Coffee is a science practices with responsibility at Nestlé

Aurel Constantin 31/01/2023 | 12:48

The world’s most popular drink and the world’s second most traded commodity after oil is coffee, and Europe is the largest importer – somewhat natural, considering that the world’s largest food and beverage company, Nestlé, has its origins on the old continent. Practically, more than 14% of the coffee consumed worldwide is NESCAFÉ.


A huge amount of work, billions of euros invested in sustainable agriculture and almost 50 years of scientific research are three ingredients that you don’t feel when you drink a cup of NESCAFÉ, at home or in a cafe, with or without sugar. There are no less than 15 distinct stages between the moment you pick the coffee bean and the moment you end up sipping the black nectar, which can span for at least half a year from harvesting, depending on many elements, from processing and storage, to transportation and storage, and so on.
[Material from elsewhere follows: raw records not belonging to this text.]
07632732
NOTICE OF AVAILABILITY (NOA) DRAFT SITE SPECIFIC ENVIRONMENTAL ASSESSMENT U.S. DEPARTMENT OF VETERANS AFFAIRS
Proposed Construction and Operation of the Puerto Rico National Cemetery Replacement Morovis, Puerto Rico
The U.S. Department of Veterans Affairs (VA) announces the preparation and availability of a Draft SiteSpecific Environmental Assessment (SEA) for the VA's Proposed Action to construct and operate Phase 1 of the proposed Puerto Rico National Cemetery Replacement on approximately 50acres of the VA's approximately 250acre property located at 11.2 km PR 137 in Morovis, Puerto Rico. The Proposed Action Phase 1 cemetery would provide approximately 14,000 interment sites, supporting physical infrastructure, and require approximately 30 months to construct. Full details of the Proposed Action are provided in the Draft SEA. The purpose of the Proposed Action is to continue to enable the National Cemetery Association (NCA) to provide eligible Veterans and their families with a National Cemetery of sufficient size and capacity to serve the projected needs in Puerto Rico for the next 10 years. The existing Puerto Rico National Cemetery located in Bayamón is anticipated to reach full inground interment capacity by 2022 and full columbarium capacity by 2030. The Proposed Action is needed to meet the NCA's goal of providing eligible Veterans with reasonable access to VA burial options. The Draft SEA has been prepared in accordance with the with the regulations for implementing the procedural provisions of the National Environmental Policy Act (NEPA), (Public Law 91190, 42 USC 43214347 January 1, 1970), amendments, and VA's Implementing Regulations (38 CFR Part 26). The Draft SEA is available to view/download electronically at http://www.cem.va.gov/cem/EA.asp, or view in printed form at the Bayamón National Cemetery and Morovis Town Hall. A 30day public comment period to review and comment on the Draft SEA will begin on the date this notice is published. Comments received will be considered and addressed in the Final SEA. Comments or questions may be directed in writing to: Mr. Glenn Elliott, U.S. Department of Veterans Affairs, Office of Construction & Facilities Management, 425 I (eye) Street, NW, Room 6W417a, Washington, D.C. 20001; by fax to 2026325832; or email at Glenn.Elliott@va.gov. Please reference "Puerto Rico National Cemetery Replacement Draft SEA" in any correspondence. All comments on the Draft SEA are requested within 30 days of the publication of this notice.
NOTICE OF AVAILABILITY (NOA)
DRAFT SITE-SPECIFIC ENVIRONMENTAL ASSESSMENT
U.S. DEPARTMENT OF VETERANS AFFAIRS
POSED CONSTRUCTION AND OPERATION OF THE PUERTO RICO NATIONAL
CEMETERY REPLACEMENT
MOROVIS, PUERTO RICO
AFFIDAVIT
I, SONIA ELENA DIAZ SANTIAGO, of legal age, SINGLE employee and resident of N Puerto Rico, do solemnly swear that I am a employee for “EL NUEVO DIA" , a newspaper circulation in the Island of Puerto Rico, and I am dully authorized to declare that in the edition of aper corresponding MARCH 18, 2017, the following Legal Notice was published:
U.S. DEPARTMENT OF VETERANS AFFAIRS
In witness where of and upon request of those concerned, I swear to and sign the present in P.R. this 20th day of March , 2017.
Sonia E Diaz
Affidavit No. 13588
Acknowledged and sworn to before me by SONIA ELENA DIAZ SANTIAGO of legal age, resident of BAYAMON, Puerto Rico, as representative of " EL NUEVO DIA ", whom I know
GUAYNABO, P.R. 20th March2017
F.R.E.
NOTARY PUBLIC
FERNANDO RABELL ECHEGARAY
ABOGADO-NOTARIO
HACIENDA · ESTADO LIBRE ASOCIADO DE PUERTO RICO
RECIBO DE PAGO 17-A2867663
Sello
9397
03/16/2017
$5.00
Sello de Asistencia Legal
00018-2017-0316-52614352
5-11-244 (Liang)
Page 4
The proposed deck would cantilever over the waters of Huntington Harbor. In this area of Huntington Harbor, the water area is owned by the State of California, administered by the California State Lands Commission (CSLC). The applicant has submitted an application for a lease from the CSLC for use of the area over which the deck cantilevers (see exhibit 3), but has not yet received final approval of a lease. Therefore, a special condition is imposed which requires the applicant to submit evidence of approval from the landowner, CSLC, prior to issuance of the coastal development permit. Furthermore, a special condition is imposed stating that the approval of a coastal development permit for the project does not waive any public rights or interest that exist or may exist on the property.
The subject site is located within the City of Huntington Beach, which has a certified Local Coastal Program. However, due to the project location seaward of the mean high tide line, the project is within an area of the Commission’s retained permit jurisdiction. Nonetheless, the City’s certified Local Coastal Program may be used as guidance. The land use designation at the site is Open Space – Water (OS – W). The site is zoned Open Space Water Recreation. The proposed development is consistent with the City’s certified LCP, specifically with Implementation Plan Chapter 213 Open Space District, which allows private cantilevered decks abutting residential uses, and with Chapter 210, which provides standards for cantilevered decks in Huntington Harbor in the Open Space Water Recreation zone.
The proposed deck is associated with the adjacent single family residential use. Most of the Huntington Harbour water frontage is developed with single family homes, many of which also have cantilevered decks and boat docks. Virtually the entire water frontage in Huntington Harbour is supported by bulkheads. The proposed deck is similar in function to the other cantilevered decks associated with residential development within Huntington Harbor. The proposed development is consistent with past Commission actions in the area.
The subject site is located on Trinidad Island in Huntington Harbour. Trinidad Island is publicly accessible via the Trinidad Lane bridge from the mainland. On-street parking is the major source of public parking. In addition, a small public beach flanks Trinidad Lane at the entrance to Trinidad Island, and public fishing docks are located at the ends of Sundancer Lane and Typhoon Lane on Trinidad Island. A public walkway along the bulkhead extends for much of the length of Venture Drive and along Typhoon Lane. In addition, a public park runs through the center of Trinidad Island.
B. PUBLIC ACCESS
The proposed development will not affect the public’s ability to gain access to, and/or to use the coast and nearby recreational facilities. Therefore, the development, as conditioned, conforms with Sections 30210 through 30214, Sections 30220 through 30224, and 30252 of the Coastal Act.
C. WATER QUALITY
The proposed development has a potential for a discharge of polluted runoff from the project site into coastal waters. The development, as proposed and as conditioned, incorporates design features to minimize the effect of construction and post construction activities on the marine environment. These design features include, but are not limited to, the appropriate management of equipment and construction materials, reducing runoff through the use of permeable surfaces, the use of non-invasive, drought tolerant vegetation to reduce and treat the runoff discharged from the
To ensure fair and sustainable cultivation in as many areas as possible, Nestlé, the world’s largest food and beverage company, launched an ambitious program to support coffee farmers in 2010. Between 2010 and 2020, under the Nestlé Plan, 235 million coffee tree seedlings from grafted varieties were delivered and generated 53% less water consumption – requiring less irrigation.

The performance was made possible by advances at the research centre in Tours, France, where Nestlé is running trials with 26 Arabica and 72 Robusta varieties from different geographical areas to create grafts that are more resistant to disease, pests, and climate change.
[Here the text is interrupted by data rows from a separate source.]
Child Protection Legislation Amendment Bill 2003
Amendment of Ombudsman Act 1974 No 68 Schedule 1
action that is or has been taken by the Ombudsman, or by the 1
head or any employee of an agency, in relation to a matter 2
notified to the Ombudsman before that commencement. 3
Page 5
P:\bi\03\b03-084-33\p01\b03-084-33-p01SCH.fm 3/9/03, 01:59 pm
These varieties can generate 25% to 100% higher yields, depending on local conditions, with much reduced water consumption. For example, a multi-year research project co-funded by Nestlé revealed that 60% less water consumption (from 1,000 litres to 400 litres) per coffee tree using modern methods is sufficient. This savings has led to less energy used to pump water and a 53% reduction in water used to irrigate Nestlé-supported coffee plantations from 2010 to 2020.
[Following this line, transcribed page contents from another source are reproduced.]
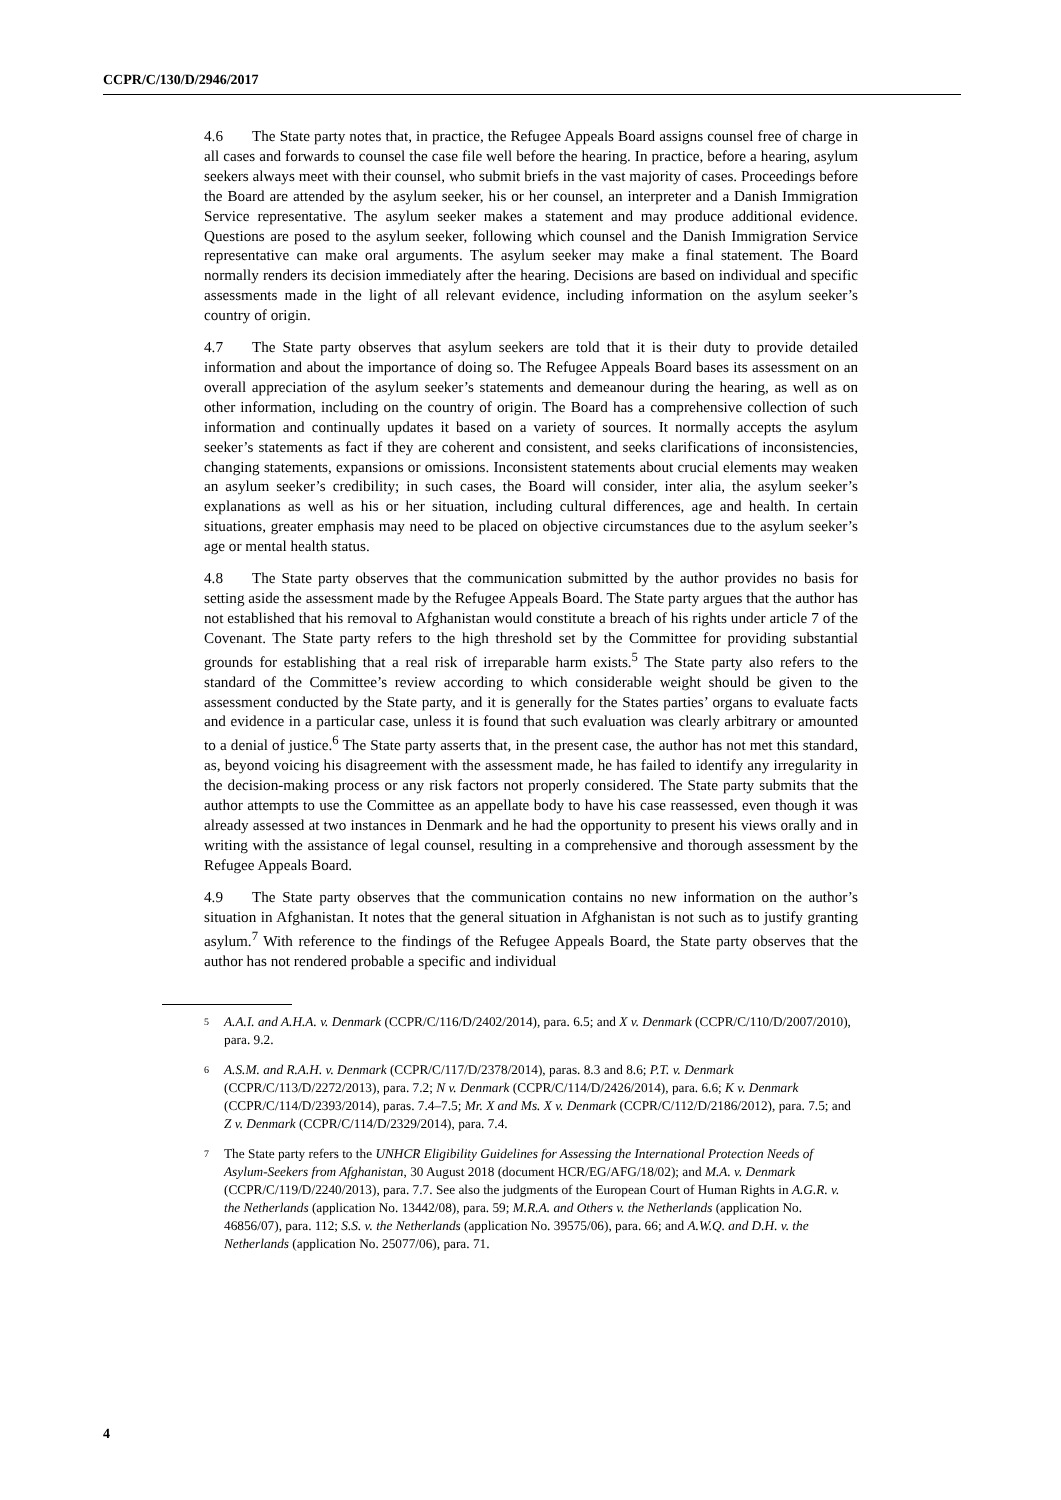CCPR/C/130/D/2946/2017
4.6 The State party notes that, in practice, the Refugee Appeals Board assigns counsel free of charge in all cases and forwards to counsel the case file well before the hearing. In practice, before a hearing, asylum seekers always meet with their counsel, who submit briefs in the vast majority of cases. Proceedings before the Board are attended by the asylum seeker, his or her counsel, an interpreter and a Danish Immigration Service representative. The asylum seeker makes a statement and may produce additional evidence. Questions are posed to the asylum seeker, following which counsel and the Danish Immigration Service representative can make oral arguments. The asylum seeker may make a final statement. The Board normally renders its decision immediately after the hearing. Decisions are based on individual and specific assessments made in the light of all relevant evidence, including information on the asylum seeker’s country of origin.
4.7 The State party observes that asylum seekers are told that it is their duty to provide detailed information and about the importance of doing so. The Refugee Appeals Board bases its assessment on an overall appreciation of the asylum seeker’s statements and demeanour during the hearing, as well as on other information, including on the country of origin. The Board has a comprehensive collection of such information and continually updates it based on a variety of sources. It normally accepts the asylum seeker’s statements as fact if they are coherent and consistent, and seeks clarifications of inconsistencies, changing statements, expansions or omissions. Inconsistent statements about crucial elements may weaken an asylum seeker’s credibility; in such cases, the Board will consider, inter alia, the asylum seeker’s explanations as well as his or her situation, including cultural differences, age and health. In certain situations, greater emphasis may need to be placed on objective circumstances due to the asylum seeker’s age or mental health status.
4.8 The State party observes that the communication submitted by the author provides no basis for setting aside the assessment made by the Refugee Appeals Board. The State party argues that the author has not established that his removal to Afghanistan would constitute a breach of his rights under article 7 of the Covenant. The State party refers to the high threshold set by the Committee for providing substantial grounds for establishing that a real risk of irreparable harm exists.<sup>5</sup> The State party also refers to the standard of the Committee’s review according to which considerable weight should be given to the assessment conducted by the State party, and it is generally for the States parties’ organs to evaluate facts and evidence in a particular case, unless it is found that such evaluation was clearly arbitrary or amounted to a denial of justice.<sup>6</sup> The State party asserts that, in the present case, the author has not met this standard, as, beyond voicing his disagreement with the assessment made, he has failed to identify any irregularity in the decision-making process or any risk factors not properly considered. The State party submits that the author attempts to use the Committee as an appellate body to have his case reassessed, even though it was already assessed at two instances in Denmark and he had the opportunity to present his views orally and in writing with the assistance of legal counsel, resulting in a comprehensive and thorough assessment by the Refugee Appeals Board.
4.9 The State party observes that the communication contains no new information on the author’s situation in Afghanistan. It notes that the general situation in Afghanistan is not such as to justify granting asylum.<sup>7</sup> With reference to the findings of the Refugee Appeals Board, the State party observes that the author has not rendered probable a specific and individual
<sup>5</sup> A.A.I. and A.H.A. v. Denmark (CCPR/C/116/D/2402/2014), para. 6.5; and X v. Denmark (CCPR/C/110/D/2007/2010), para. 9.2.
<sup>6</sup> A.S.M. and R.A.H. v. Denmark (CCPR/C/117/D/2378/2014), paras. 8.3 and 8.6; P.T. v. Denmark (CCPR/C/113/D/2272/2013), para. 7.2; N v. Denmark (CCPR/C/114/D/2426/2014), para. 6.6; K v. Denmark (CCPR/C/114/D/2393/2014), paras. 7.4–7.5; Mr. X and Ms. X v. Denmark (CCPR/C/112/D/2186/2012), para. 7.5; and Z v. Denmark (CCPR/C/114/D/2329/2014), para. 7.4.
<sup>7</sup> The State party refers to the UNHCR Eligibility Guidelines for Assessing the International Protection Needs of Asylum-Seekers from Afghanistan, 30 August 2018 (document HCR/EG/AFG/18/02); and M.A. v. Denmark (CCPR/C/119/D/2240/2013), para. 7.7. See also the judgments of the European Court of Human Rights in A.G.R. v. the Netherlands (application No. 13442/08), para. 59; M.R.A. and Others v. the Netherlands (application No. 46856/07), para. 112; S.S. v. the Netherlands (application No. 39575/06), para. 66; and A.W.Q. and D.H. v. the Netherlands (application No. 25077/06), para. 71.
4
More than 700,000 coffee farmers in 15 countries in Latin and South America, Africa, Asia and Indochina have benefited from Nestlé’s support to develop crops that are more efficient in all aspects. As a result, in 2020, 75% of NESCAFÉ coffee had perfectly traceable sources, which means a transparency of the path of the coffee bean from the farm to the company’s warehouses. The plan is for 100% of the coffee beans used by Nestlé to be traceable by 2025.

We strongly believe in our motto “Good Food, Good Life” which is the basis of the partnerships we have with companies of all shapes and sizes. Through everything we do we seek to provide our customers and partners in the various divisions of the “out of home” channel (HoReca, office & industry, retail-convenience) with the highest quality, market-relevant products and services for the end consumer. A mix of elements that together define the ultimate goal of providing consumers with the guarantee of a quality experience. Sustainability is a very important component of this mix, and in this sense the NESCAFÉ coffee we use in Romania, for Nestlé Professional dedicated products, comes from 100% perfectly traceable sources, which means controlling its quality and origin throughout the entire coffee bean route, from the farmer to us, through the entire global logistics system”, says Ovidiu Tunaru, Business Executive Officer Nestlé Professional.

The traceability of the raw material is of crucial importance for the quality of the finished product, but also for the certification of the provenance and manner of cultivation and harvesting of the coffee, from safe sources from the point of view of food safety.

In 20 of Nescafé’s factories around the world, Nestlé uses coffee grounds as biofuel, saving 555,000 barrels of oil a year, equivalent to an annual emission of 195,000 tonnes of carbon dioxide.

Worldwide, 125 million people in 22 countries in Latin and South America, Africa, Asia and Indochina live from coffee cultivation on 12.5 million farms that have an average area of up to two hectares.